*** Provided information Section Begins ***

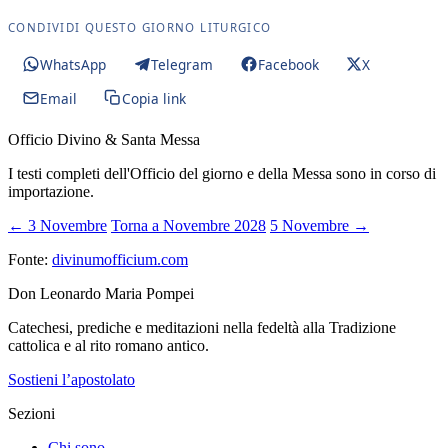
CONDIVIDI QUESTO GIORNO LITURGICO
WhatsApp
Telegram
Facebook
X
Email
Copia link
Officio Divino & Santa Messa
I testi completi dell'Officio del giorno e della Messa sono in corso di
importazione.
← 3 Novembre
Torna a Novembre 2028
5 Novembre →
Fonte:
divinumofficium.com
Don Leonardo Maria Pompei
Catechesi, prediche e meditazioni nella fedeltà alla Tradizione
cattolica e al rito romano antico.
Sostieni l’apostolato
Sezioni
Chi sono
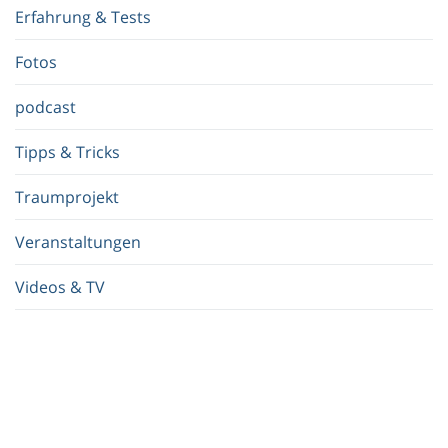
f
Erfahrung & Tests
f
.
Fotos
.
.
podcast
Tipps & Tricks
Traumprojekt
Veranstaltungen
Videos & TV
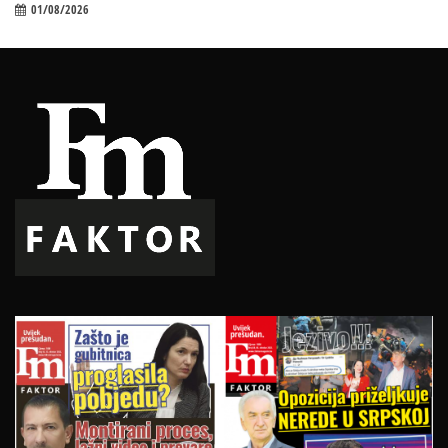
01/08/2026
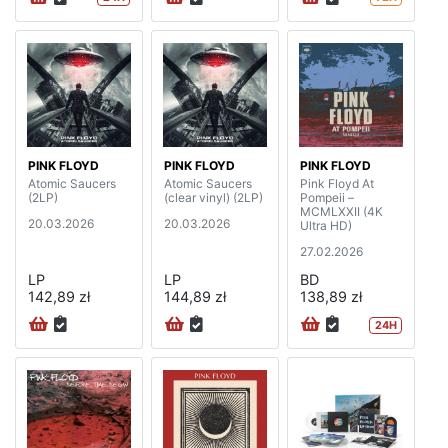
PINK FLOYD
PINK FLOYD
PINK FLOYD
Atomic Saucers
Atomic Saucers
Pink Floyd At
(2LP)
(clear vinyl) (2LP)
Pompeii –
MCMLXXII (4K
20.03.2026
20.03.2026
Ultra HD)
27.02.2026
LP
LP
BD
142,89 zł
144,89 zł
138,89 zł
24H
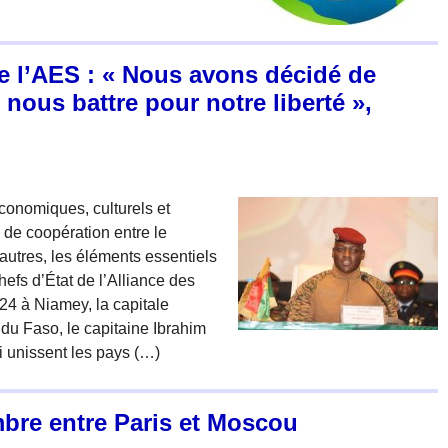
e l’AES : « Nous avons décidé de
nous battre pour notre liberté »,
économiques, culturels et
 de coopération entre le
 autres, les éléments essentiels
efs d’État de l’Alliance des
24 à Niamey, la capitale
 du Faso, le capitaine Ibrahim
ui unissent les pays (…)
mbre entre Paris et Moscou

*** Provided information Section Ends ***

Your goal: Show each line of the material above that contains the string "sono", treating uppercase and lowercase letters as distinct.

Exercise answer:
I testi completi dell'Officio del giorno e della Messa sono in corso di
Chi sono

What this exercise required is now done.